In October, HRC in partnership with the LGBT Freedom and Asylum Network (LGBT-FAN) and the National LGBTQ Task Force, launched a new guide titled Stronger Together: A Guide to Supporting LGBT Asylum Seekers to build the capacity of organizations working with LGBT asylum seekers.  Recently, HRC met with M (who wished to remain anonymous), an asylum seeker from Iraq, to speak about his experiences and the importance of sharing our stories.

Post submitted by M, a gay asylum seeker in the U.S. from Iraq.

As a young man growing up in Iraq, I always knew I was gay. However, it was not something anyone spoke about.

It took me until my junior year in college to fully understand what being gay meant and to accept whom I am and I was very lucky in that aspect. I never took part in the LGBTQ+ community in Iraq because of the risks.My social background, and my profession, made it difficult to even come close to coming out.  LGBTQ people in Iraq are harassed, extorted, discriminated against and harmed.

I was told repeatedly that being LGBTQ+ is a “sin” and that it is “wrong” in Iraq.
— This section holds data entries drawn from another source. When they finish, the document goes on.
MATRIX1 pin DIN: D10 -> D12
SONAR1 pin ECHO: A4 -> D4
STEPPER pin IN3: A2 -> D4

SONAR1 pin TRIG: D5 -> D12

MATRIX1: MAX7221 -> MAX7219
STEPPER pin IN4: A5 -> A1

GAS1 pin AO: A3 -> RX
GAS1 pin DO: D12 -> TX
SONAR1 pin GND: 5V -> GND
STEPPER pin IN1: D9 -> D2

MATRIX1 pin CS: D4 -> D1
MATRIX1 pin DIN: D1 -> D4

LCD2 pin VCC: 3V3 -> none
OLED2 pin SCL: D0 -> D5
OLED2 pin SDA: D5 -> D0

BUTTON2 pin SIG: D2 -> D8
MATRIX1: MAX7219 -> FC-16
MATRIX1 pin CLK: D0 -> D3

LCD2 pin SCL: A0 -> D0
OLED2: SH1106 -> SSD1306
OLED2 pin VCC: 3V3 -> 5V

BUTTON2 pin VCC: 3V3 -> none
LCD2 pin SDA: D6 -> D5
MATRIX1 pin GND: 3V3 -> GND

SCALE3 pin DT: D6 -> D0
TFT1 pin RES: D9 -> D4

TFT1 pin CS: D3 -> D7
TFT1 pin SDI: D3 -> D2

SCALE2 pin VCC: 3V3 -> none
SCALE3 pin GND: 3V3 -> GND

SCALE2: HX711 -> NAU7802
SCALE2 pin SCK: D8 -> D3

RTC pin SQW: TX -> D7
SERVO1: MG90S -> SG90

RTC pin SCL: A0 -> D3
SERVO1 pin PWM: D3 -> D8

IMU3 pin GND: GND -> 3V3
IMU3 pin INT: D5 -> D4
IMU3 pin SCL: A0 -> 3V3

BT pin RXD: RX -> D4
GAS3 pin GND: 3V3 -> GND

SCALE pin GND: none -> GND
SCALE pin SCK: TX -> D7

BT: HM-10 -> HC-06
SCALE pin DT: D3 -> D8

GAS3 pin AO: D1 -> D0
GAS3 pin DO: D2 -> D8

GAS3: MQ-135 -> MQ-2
To this day I have not come out to my family. They know I am seeking asylum in the U.S., but I cannot tell them why. When I was in Iraq this was to protect my safety, but now it is to protect them.

There are many documented stories about campaigns levied on the grounds of restoring so-called morality. These campaigns embolden people to harass and attack LGBTQ people and to continue to subjugate them. Some LGBTQ people, like me, continually question their sexuality and do not come out. All of this adds to misunderstanding of LGBTQ people both in and out of the community.

I decided ultimately to leave Iraq, leaving behind a successful and promising career in the finance business where I worked for foreign investment companies. The violence against LGBTQ+ people and the advance of the Islamic State meant that it was not a question of if but of when. Coming from a wealthy and politically active family put my life in greater danger because having a gay son would not have went easily with the extended family circle who are obsessed with their public image.

In the U.S., I am fortunate to have more opportunities and chances to make a difference. I continue to be involved in the financial and political community in Iraq through meetings and conferences held in the Washington, D.C. area. I am also a member of IraQueer, a registered non-profit organization working to raise awareness for and about the LGBTQ community in Iraq and the Kurdistan region. We empower the community through providing information, spreading awareness, offering support and training and sharing painful and heartbreaking personal stories.

Despite the hardship of leaving my family, I know that it is something that I had to do. While I am thousands of miles away, I will not forget about my fellow LGBTQ Iraqis who have to suffer through abuse and mistreatment by their families, the government and the militias. I know what it's like to live in constant fear of losing your life and I do not want younger generations to go through the same suffering. Through IraQueer, we hope to show people in Iraq that they are not alone.